● **TEXTO**
■ ■ ■
Por que Trump volta à Casa Branca?
Porque que o medo já estava suficientemente
instalado na alma dos americanos ao tempo da votação.
A poucos dias da eleição, uma pesquisa do jornal New York Times, em conjunto com o Siena College, mostrava a vitória de Trump no voto nacional por um ponto percentual (Trump, 47%, Harris, 46%) . Como sabemos, o resultado não foi muito diferente: Trump teve no voto total 50%, e Harris 48.4%.Uma diferença de + 1.6.
Aquela pesquisa
Mostrou que 76% dos americanos acreditavam que a democracia no
país estava sob ameaça. Uma opinião disseminada em todos os níveis de renda e
escolaridade. Com presença simétrica nos dois contingentes eleitorais (com 77% entre os eleitores de Harris, e 76% entre os de Trump). Por seu lado, em outro levantamento, o
Instituto Gallup revelou que o medo dos imigrantes havia assumido grandes
proporções . Para um inédito percentual de 82% dos eleitores republicanos, a imigração
aparecia como questão super importante para ser levada em conta na eleição.
Os norte americanos
Foram às urnas sob dois signos combinados: o do medo generalizado de que sua democracia estivesse em perigo; e um segundo, potencializado
pelo primeiro, o da ansiedade específica movida sobretudo pelo descontentamento com o governo do dia, com 62% acreditando equivocadamente que a economia estava
piorando e 46% insatisfeitos com sua situação econômica contra apenas 25% de satisfeitos.
Perdeu o partido no poder. O que tem ocorrido com frequência no pós pandemia em
diversos outros países que enfrentaram dificuldades, especialmente no capítulo de
inflação e juros elevados. Como prescreve a “teoria da inteligência afetiva”, a ansiedade gerada na base eleitoral dos partidos incumbentes cria uma abertura que é usada para
encorajar a defecção de eleitores na quantidade suficiente para mudar a correlação de
forças em favor dos desafiantes.
Porém
Cabe enfatizar que, se a economia jogou mais uma vez um papel central no
voto, o descontentamento com ela ocorreu dessa vez agravado por um clima de medo,
propelido por fake news poderosas, pervasivas, mesmo quando desmentidas de forma contundente pelos fatos.
“Haitianos comendo gatos” e “votando em massa”; vídeos produzidos na Rússia
denunciando “operações irregulares do FBI”; “democratas apoiando o aborto até depois do nascimento”; Estados Unidos ocupado por “hordas de estrangeiros criminosos
importados pelo governo das masmorras do terceiro mundo”. Todas, notícias falsas.
Somente as postagens de Elon Musk com alegações falsas e vídeos adulterados
acumularam bilhões de visualizações segundo o Grok, concorrente do ChatGPT. Grok
que é do mesmo Elon Musk, que doou 200 milhões de dólares e fará parte do governo
Trump.
Concluindo
O certo é que a inflação aliou-se ao medo, e os americanos deram lugar - com o novo governo Trump majoritário na Câmara e no Senado, e respaldado pela
maioria conservadora nos Suprema Corte - a uma era de incerteza como poucas vimos
antes. Nesse momento, não é exagero afirmar, voltando à metáfora de Chul Han, que a
liberdade do mundo entrou em quarentena.
*Antonio Lavareda é cientista político e sociólogo, IPESPE/ UFPE. Presidente de Honra da ABRAPEL -
Associação Brasileira de Pesquisadores Eleitorais.
(Palestra proferida na Conferência
Internacional “O Porto da Liberdade”. Promovida pelo Instituto Português de História e
Cultura Local. Porto. Portugal. 26/11/2024).
■ ■ ■
Itens armazenados de uma coleção:
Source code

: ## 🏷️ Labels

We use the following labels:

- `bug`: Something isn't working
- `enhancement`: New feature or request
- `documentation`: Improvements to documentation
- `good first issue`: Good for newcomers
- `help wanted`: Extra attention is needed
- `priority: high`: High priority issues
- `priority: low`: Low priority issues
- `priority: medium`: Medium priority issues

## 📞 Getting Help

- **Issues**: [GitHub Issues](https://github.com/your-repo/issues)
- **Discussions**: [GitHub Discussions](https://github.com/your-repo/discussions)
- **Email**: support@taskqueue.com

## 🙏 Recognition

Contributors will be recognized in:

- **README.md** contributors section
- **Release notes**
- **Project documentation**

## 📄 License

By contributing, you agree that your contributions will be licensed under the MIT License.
■ ■ ■
● **EXERCÍCIOS PROPOSTOS**
[1] De acordo com o texto, qual percentual de eleitores republicanos via a imigração como questão super importante na eleição, segundo o levantamento do Instituto Gallup?
[2] Transcreva do texto o trecho entre "A poucos dias" e "diferença de + 1.6.", inclusive.

● **RESPOSTAS POR EXERCÍCIO**
[1] 82% dos eleitores republicanos.

[2]
A poucos dias da eleição, uma pesquisa do jornal New York Times, em conjunto com o Siena College, mostrava a vitória de Trump no voto nacional por um ponto percentual (Trump, 47%, Harris, 46%) . Como sabemos, o resultado não foi muito diferente: Trump teve no voto total 50%, e Harris 48.4%.Uma diferença de + 1.6.